I had already picked this book out as the Scares You category for the 2025 Winter Reading Challenge when I heard about Todd. But it did add a little umami to the conflict. I’ve lost much of my family to cancer, and often very young. So although I don’t have a parent left to lose as Mlle. de Beauvoir, I still fear losing a loved one or going through it myself. It’s not a horror book like many people might have selected, but it certainly fits the category.
This book is the first of Simone de Beauvoir’s that I’ve read even though Robert B. Parker really flacked for The Second Sex back in the early Spenser books. Maybe he only mentioned it once but I read the book a bunch. But it deals with the, what, maybe month from the time her mother went in for a relatively routine procedure in the middle 1960s to her mother’s death from cancer. Apparently, the doctors figured it was pretty bad to begin with, but nobody told the mother so that she would be in good spirits.

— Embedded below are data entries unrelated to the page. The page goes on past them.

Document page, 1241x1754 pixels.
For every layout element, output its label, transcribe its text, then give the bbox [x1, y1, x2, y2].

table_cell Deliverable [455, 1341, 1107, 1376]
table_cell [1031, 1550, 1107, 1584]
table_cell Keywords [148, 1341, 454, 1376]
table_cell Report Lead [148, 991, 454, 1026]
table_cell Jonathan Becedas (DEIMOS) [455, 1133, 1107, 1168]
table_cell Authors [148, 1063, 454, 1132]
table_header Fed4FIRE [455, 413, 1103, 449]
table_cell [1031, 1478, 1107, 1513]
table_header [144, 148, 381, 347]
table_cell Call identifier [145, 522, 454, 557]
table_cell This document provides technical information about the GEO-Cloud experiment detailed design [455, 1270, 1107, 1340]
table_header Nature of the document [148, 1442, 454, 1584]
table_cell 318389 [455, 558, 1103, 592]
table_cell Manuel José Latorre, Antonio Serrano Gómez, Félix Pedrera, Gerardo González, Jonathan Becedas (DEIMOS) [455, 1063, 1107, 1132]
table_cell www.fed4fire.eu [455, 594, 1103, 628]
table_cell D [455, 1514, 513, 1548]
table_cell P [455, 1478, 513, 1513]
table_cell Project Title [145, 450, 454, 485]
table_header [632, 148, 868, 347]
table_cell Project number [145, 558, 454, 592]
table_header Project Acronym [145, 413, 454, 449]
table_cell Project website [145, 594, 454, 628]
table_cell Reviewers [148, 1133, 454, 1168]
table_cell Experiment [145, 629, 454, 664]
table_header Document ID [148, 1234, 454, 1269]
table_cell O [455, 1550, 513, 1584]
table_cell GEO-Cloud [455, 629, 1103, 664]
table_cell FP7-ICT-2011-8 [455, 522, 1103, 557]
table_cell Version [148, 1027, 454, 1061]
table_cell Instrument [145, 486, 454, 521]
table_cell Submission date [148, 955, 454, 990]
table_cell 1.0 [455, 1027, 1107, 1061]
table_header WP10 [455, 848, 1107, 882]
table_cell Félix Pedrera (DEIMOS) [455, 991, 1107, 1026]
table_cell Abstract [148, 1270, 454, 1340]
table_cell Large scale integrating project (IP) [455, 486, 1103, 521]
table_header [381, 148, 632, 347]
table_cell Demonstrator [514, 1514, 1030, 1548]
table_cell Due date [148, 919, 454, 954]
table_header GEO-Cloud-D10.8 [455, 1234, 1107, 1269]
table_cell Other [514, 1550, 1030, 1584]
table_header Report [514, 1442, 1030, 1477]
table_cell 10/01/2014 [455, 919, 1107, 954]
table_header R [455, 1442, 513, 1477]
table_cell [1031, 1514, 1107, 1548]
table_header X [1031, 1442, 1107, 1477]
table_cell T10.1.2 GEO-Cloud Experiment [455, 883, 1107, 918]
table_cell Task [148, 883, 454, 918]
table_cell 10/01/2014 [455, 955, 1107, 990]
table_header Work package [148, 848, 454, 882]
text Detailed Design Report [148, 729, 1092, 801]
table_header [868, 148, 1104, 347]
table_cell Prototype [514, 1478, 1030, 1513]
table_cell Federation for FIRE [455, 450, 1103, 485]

So the book is partly a description of those days, although Mlle. de Beauvoir was not the attentive daughter tending to her mother constantly–that was her sister–but Mlle. de Beauvoir came back from trips behind the Iron Curtain once or twice when travelling and when it looked like her mother took a turn, and she did visit frequently in Paris. She also delves into her mother’s life a bit, telling us her interpretation of her mother’s bourgeous life and projecting unhappiness on her where the mother would not have claimed it was so–apparently, the father was a Frenchman, and he might or might not have had a number of lovers. Mlle. de Beauvoir therefore casts judgment upon her mother and, well, not vows to not lead a middle class life, but affirms her decision to live the mid-century French existentialist writer lifestyle. David Brooks coined the term Bohemian bourgeoisie in Bobos in Paradise, but his diagnosis was probably forty years after the French invented it. And adding Bohemian to it makes it sound hipper than it really is. I would call it simply New Bou since the values and ethics that replaced the old middle-class morality and “inauthenticity” of some degree of stoicism in the public face really did not depend upon being cool and artsy. Merely in following the herd that the French Existentialist and probably just any “artist” who could afford to go to Europe in the early part of the 20th century could afford to espouse.
Where was I going? I don’t know. All I know is the book triggered a little dread in me as I remembered my own mother’s death lo those 16 years ago from cancer and did a little self-flagellation in wondering if I could have / should have done more (yes). So “Scares You”? Yes.
It reminded me a whole lot of Anna Quindlen’s One True Thing which I read, what, almost thirty years ago when it was fresh and I got it from the Quality Paperback Club in one of those instances where I bought four books for a buck back in the 1990s when I thought I should read more literary fiction. I even saw the film at some point. It definitely has the same vibe, a combination of losing her mother and judging her mother at the same time. I more recently read Love’s Legacy by Stephanie Dalla Rosa which was also about losing her mother to cancer, but written a bit at a remove has her mother has already passed, and her mother’s diary helped the author eventually overcome her pain and return to her faith. So it’s a completely different focus, but another daughter loses her mother to cancer book.
You know, I can’t think of a book by a man talking about losing his father to cancer. I’m not sure that our relationships and emotions and regrets are any less complicated. I suppose we’re just less likely to work through them verbally in the form of a book.
At any rate, one more book down on my quest for 15 in the first two months. Which will actually not be fifteen on my annual list as two come from a single volume. Which is what I have to remind myself as I near completion of one form and it does not align with the tally on another.